- **REQUIRED WORK**
Please retype the listing below without any changes, beginning at the line that contains "catalogue / barcode: US 1173048" and continuing through the final line of the listing.

Dataset entries
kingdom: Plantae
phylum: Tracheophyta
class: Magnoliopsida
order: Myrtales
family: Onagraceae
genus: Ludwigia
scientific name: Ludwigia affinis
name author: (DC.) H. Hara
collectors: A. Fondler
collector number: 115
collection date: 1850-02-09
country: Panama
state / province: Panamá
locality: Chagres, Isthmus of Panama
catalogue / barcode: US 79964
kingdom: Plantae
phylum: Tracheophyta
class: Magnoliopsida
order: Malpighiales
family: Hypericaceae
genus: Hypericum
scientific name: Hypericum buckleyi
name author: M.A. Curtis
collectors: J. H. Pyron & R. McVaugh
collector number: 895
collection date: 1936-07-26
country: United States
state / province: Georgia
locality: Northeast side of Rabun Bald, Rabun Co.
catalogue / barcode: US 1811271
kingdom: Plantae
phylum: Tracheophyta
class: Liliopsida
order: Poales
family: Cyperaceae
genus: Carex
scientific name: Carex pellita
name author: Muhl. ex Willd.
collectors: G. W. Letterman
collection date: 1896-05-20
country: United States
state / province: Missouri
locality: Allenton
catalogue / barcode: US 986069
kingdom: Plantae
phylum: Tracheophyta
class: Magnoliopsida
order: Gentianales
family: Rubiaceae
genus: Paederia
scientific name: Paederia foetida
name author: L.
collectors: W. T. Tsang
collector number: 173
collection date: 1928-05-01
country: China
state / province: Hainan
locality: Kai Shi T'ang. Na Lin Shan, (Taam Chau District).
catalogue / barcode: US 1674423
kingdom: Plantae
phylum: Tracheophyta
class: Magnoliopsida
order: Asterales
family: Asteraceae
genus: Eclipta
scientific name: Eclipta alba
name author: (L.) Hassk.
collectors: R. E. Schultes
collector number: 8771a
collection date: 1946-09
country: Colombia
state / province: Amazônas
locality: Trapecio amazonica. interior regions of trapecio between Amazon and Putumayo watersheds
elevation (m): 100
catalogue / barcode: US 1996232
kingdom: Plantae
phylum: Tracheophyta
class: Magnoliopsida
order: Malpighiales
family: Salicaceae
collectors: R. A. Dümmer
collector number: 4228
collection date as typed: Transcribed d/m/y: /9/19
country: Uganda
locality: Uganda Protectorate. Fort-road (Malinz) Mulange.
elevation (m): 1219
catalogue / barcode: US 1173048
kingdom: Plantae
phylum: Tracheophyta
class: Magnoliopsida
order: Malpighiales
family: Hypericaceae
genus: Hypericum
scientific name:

- **RESULT**
catalogue / barcode: US 1173048
kingdom: Plantae
phylum: Tracheophyta
class: Magnoliopsida
order: Malpighiales
family: Hypericaceae
genus: Hypericum
scientific name:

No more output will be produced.